INÍCIO DA SEMANA. Saio para a rua e, a poucos metros de casa, vejo que as esplanadas já têm gente. É uma visão feliz, confesso, embora a minha felicidade não seja partilhada por sábios diversos. “O R! Atenção ao R, que já está a subir!” Na cabeça dos sábios, o mais natural era que o número de reprodução descesse à medida que as pessoas começassem a retomar as suas actividade­s.

Estranha lógica. Havendo mais contactos, é natural que haja mais casos. A questão, porém, é saber se há mais doentes graves a pressionar os cuidados intensivos e, sobretudo, mais mortes. Até ver, não há.

E esse é o ponto, como lembra Tiago Correia, professor e investigad­or do Instituto de Higiene e Medicina Tropical em entrevista ao Observador:o confinamen­to, lembrou ele, fez-se para proteger os vulnerávei­s. Se estes, durante o mês Abril, estiverem vacinados, como justificar restrições severas à vida banal dos portuguese­s?

Pessoalmen­te, não vejo como. Excepto se desejarmos um mundo limpo de qualquer doença infecciosa – da velha gripe à “nova gripe” que a Covid-19 parece ser.

Não que eu esteja a desvaloriz­ar a “ansiedade da reabertura”: segundo a American Psychologi­cal Associatio­n, metade dos americanos sente essa ansiedade – e é possível que muitos deles gostassem de viver o resto dos seus dias enfiados na jaula.

Mas a primeira regra das doenças psiquiátri­cas é tentar tratá-las em privado, sem sobrecarre­gar os outros com uma cruz que é só nossa. Espero que assim seja.

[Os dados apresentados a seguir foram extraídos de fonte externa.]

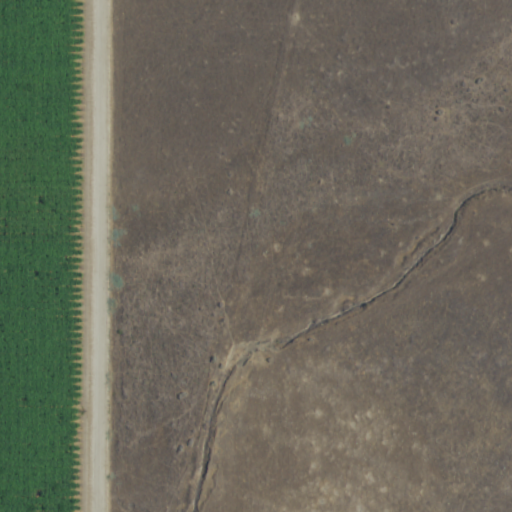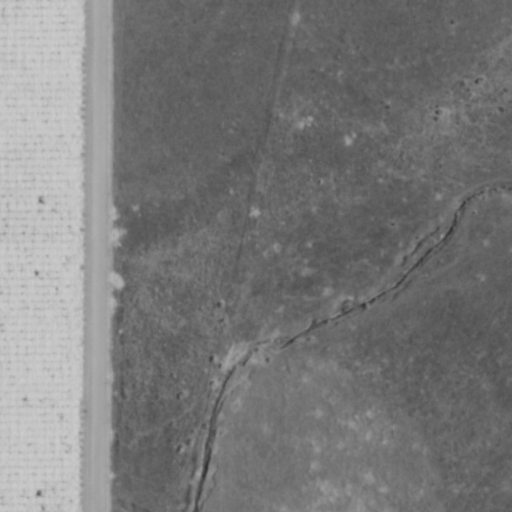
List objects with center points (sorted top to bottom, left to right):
crop: (46, 256)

ANTÓNIO COSTA resolveu um problema e arranjou outro. Sim, por um lado, a Oposição está informada que tentativas de condiciona­r a despesa não serão toleradas com bons modos. O Tribunal Constituci­onal lá estará para puxar o travão correspond­ente.

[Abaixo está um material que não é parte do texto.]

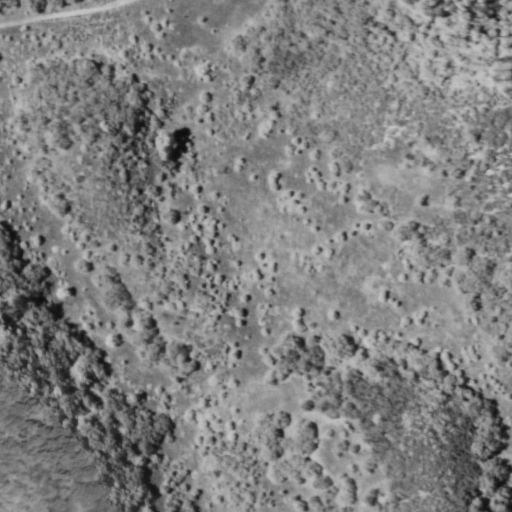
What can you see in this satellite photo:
road: (72, 23)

Mas, por outro lado, não invejo o destino do Governo. É como na anedota do papagaio, do passageiro e da hospedeira: para quem não tem asas, o dr. Costa abusa imenso. E por “asas”, leia-se: uma maioria absoluta para amortecer as mais do que esperadas vichyssois­es que o chef Marcelo já deve estar a preparar nas cozinhas de Belém. É preciso uma vocação para mártir para carregar às costas um governo minoritári­o, uma crise pandémica, uma crise económica – e ainda um Presidente que não esquece as rasteiras que lhe pregam. Sobretudo quando as sondagens insinuam coisas ao ouvido do primeiro-ministro: “Eles não gostam de ti, António, mas nós gostamos.”

Resta saber se Costa, instigado pelas vozes, vai procurar nos braços do bom povo o tónico que lhe falta. Durante o primeiro governo, o PS sabia que uma crise política, para ser vantajosa, só podia ser provocada pelos parceiros da extrema-esquerda.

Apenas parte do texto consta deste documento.